Managing Urgent Versus Important

Photo By: Eric Kruszewski is licensed under the CC BY-NC 4.0 license.

Managing Urgent Versus Important

Five Tips from Longtime Leaders

Managing the urgent versus the important gets even more challenging in a rapidly changing world. How does one honor what must be done now AND what must be done in support of the future?

A handful of InterAction Member organization CEOs gathered recently to share their challenges and tips. What do all the tips all have in common? Structure.

Tip 1: Honor how you do your best big thinking.

When Americares CEO Michael Nyenhuis senses the need to lift up above the trees and examine his organization’s bigger picture, he steps out to a coffee shop or library for a few hours of uninterrupted thinking time. He also uses travel time to read and brainstorm. ChildFund CEO Anne Goddard recruits thought partners to collaboratively think out loud.

Tip 2: Don’t just manage time, manage energy.

Americares board meeting agendas start with strategy and then move to more tactical business. This allows creative, dynamic thinking while group energy is at its highest point.

Tip 3: Align accountabilities to honor the important.

Americares creates board taskforces around big-picture strategy ideas that they want to move forward. This subset of board members works with Americares staff on the new idea, keeping great minds focused on strategic priorities while allowing the larger board to carry on with their accountabilities.

ChildFund and Hellen Keller International redesigned their organizational structures to create space for higher impact. Both organizations are moving their administrative functions to a global level, allowing, for example, country directors to focus on program impact while global administrative functions focus on effective finance, human resources, etc. Country directors from ChildFund’s pilot program became top advocates, valuing how this structure and accountability shift created space to focus on driving program success.

Tip 4: Establish boundaries.

To honor both the tactical and the strategic, the Hellen Keller International executive team separates their tactical meetings from their strategy meetings. This way, both strategy and tactics are given due high-quality consideration.

Tip 5: Create a structure to keep sight of nascent ideas.

ChildFund calls this “the slow hunch.” Ideas rarely first present themselves fully baked. The initial sparks need to be developed and matured. A structure to keep track of nascent and maturing ideas can ensure that the idea’s potential is developed.

Next Steps

Circumvent the next collision of urgent and important. Here are questions to ask yourself as you build your own structures for balancing urgent and important.

  1. How do I do my best thinking? Do I process with others, out loud?
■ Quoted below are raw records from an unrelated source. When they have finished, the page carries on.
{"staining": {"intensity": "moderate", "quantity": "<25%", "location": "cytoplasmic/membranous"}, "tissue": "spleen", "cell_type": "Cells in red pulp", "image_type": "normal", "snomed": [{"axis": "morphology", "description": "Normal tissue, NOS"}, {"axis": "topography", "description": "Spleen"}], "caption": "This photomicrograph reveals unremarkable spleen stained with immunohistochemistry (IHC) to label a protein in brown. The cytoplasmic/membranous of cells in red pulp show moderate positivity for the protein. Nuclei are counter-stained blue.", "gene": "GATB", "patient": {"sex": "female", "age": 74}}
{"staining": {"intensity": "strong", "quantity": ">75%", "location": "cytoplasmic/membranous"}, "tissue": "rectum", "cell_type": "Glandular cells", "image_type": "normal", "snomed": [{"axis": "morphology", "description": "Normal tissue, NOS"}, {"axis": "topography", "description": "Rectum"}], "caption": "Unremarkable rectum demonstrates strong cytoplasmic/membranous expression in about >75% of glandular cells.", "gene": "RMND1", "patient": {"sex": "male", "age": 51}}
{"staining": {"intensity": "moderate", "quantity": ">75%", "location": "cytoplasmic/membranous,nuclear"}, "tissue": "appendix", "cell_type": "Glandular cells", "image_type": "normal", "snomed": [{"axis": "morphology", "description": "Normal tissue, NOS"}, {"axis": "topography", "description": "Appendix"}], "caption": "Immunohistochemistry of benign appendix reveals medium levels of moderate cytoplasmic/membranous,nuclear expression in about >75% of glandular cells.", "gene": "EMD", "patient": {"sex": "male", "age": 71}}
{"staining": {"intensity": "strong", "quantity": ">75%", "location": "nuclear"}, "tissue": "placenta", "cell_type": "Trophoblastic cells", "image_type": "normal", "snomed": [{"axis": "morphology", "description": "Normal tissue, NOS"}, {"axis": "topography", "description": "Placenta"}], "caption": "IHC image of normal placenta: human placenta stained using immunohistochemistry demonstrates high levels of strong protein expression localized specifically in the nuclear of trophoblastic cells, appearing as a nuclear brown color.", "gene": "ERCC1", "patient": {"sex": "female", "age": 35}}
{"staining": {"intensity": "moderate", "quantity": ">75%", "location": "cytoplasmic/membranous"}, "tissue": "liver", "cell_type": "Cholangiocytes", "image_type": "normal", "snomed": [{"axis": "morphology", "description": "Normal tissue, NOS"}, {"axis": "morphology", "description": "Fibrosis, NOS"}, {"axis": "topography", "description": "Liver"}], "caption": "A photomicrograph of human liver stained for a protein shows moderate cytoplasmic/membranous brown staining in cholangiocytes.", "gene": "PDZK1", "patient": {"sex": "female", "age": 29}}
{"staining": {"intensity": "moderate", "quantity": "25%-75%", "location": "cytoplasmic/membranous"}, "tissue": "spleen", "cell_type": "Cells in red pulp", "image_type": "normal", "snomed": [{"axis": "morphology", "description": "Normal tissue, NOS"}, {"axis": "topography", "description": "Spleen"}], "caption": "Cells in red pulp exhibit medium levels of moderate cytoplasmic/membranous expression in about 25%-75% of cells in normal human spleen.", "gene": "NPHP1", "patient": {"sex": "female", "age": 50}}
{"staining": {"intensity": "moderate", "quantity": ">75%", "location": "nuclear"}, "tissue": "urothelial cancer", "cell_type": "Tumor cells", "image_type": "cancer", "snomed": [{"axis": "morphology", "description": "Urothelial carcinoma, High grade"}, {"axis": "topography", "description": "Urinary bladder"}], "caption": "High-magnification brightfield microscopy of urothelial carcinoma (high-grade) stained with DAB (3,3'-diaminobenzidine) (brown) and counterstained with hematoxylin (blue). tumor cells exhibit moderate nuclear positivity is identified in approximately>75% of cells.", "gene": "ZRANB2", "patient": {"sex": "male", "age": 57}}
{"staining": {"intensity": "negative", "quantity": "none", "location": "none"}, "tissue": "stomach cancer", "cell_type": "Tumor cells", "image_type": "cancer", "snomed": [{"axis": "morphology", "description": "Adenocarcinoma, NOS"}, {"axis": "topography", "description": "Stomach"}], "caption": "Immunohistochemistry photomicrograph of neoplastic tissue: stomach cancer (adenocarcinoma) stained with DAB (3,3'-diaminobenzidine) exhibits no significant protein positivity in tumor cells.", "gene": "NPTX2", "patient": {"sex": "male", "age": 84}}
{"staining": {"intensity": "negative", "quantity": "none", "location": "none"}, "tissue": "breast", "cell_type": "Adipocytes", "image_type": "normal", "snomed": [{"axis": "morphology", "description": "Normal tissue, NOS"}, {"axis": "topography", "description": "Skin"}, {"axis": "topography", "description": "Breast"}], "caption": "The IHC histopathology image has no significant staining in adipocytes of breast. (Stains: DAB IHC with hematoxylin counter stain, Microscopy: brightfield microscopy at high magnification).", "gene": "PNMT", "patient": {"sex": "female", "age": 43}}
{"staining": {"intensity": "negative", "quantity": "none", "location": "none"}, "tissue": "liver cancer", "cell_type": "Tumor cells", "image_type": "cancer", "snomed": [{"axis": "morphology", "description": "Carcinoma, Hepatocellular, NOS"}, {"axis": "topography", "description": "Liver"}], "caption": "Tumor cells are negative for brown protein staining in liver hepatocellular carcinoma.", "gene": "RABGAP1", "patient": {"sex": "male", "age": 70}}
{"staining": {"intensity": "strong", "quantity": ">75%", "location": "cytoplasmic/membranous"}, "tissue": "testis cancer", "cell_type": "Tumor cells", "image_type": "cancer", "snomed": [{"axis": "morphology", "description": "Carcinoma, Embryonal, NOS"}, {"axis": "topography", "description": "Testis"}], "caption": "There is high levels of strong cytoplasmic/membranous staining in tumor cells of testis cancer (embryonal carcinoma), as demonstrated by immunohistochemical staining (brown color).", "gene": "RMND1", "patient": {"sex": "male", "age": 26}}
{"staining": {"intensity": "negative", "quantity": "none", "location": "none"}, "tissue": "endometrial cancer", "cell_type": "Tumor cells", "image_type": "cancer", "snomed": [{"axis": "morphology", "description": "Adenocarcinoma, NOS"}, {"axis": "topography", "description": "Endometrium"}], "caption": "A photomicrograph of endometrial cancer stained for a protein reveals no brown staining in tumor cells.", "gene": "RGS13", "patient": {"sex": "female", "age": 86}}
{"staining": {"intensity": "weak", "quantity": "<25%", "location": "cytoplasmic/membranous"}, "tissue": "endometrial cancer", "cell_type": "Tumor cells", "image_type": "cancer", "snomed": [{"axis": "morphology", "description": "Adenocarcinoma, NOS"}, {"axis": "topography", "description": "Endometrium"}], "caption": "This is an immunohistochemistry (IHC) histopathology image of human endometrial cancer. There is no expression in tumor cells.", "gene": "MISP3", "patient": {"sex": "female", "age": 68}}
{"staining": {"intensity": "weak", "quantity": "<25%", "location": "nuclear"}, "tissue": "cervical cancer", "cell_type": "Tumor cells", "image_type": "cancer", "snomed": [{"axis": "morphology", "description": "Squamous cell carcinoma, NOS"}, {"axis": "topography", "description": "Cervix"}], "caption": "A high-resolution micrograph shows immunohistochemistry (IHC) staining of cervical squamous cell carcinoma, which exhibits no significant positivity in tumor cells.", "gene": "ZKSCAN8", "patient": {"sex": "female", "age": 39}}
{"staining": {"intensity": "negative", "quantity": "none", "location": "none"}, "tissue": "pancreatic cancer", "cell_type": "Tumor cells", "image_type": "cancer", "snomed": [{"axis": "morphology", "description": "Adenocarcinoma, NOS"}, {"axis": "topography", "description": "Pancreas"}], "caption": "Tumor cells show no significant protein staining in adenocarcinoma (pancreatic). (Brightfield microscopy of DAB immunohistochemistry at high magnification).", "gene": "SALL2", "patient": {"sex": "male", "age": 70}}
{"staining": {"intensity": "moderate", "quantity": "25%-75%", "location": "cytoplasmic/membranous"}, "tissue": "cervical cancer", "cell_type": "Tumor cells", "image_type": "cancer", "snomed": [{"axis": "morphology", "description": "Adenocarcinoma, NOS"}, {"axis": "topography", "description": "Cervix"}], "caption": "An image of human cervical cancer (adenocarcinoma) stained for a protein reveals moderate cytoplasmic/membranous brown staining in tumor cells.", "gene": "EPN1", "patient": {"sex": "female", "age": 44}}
Do I need to step back and reflect on my own? Create a structure to provide space for your best thinking.
  2. What requires the most creative, dynamic, innovative thinking? Schedule these topics for when you know you have high energy.
  3. What gets in the way of doing our most important work? Consider this for self and teams. Might there be a way to realign responsibilities and create needed space for focusing on the important?
  4. What boundaries do I need to put in place to allow both the tactical and the strategic to get the necessary attention? This might be scheduling boundaries or creating boundaries regarding accountabilities.
  5. Where do nascent ideas go? Create a way to capture, check in on, and intentionally mature them.

Balancing the urgent and the important is a life-long endeavor. There are structures you can develop in advance to support honoring this balance.